Reserve Bank of India vide A.P. (DIR Series) Circular No. 28 dated 11th September, 2012 has now decided to allow companies in the infrastructure sector to avail of trade credit up to a maximum period of five years for import of capital goods as classified by DGFT subject to the following conditions: -

(i) the trade credit must be ab initio contracted for a period not less than fifteen months and should not be in the nature of short-term roll overs; and

(ii) AD banks are not permitted to issue Letters of Credit/guarantees/Letter of Undertaking (LoU) /Letter of Comfort (LoC) in favour of overseas supplier, bank and financial institution for the extended period beyond three years.

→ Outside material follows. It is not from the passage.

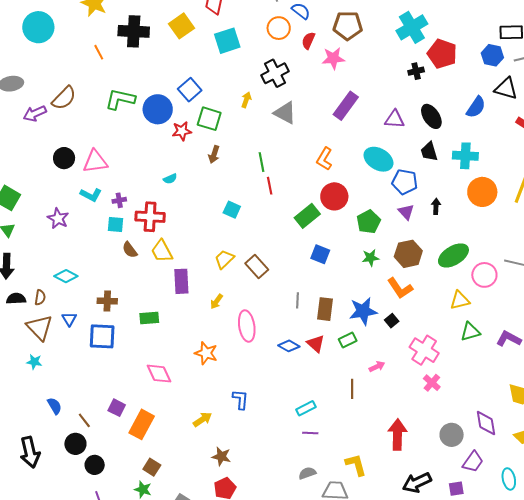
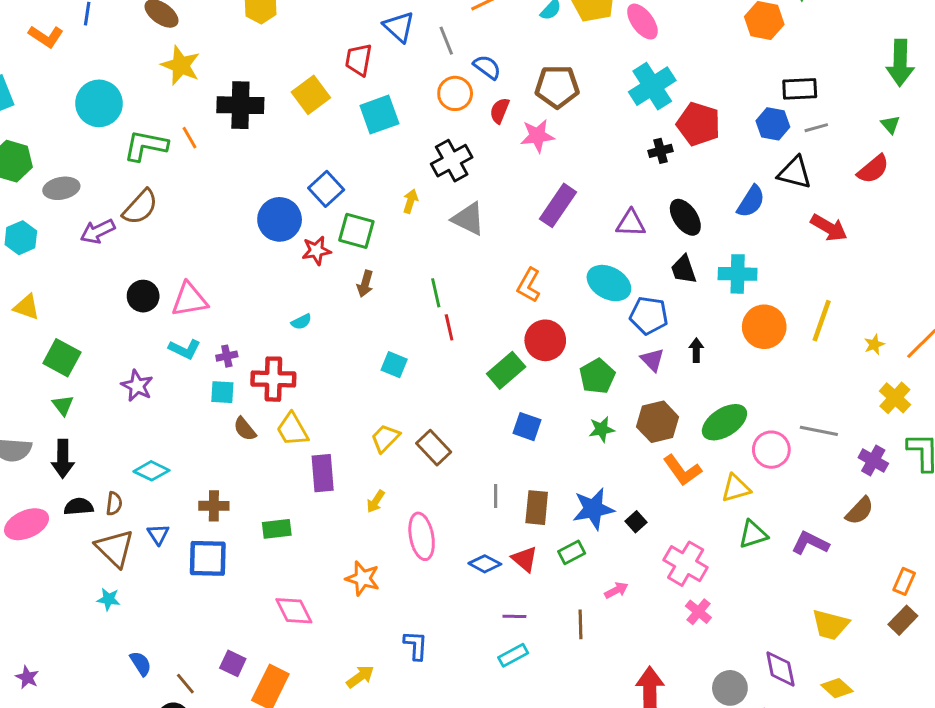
green L-shape: (120, 99) -> (146, 146), moved
orange L-shape: (400, 288) -> (682, 470), moved
purple line: (310, 433) -> (514, 616), moved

(iii). The all-in-cost ceilings of trade credit will be as under:
Maturity period
All-in-cost ceilings over 6 months LIBOR*
Up to one year
350 basis points
More than one year and up to three years
More than three years and up to five years
* for the respective currency of credit or applicable benchmark
The all-in-cost ceilings include arranger fee, upfront fee, management fee, handling/ processing charges, out of pocket and legal expenses, if any.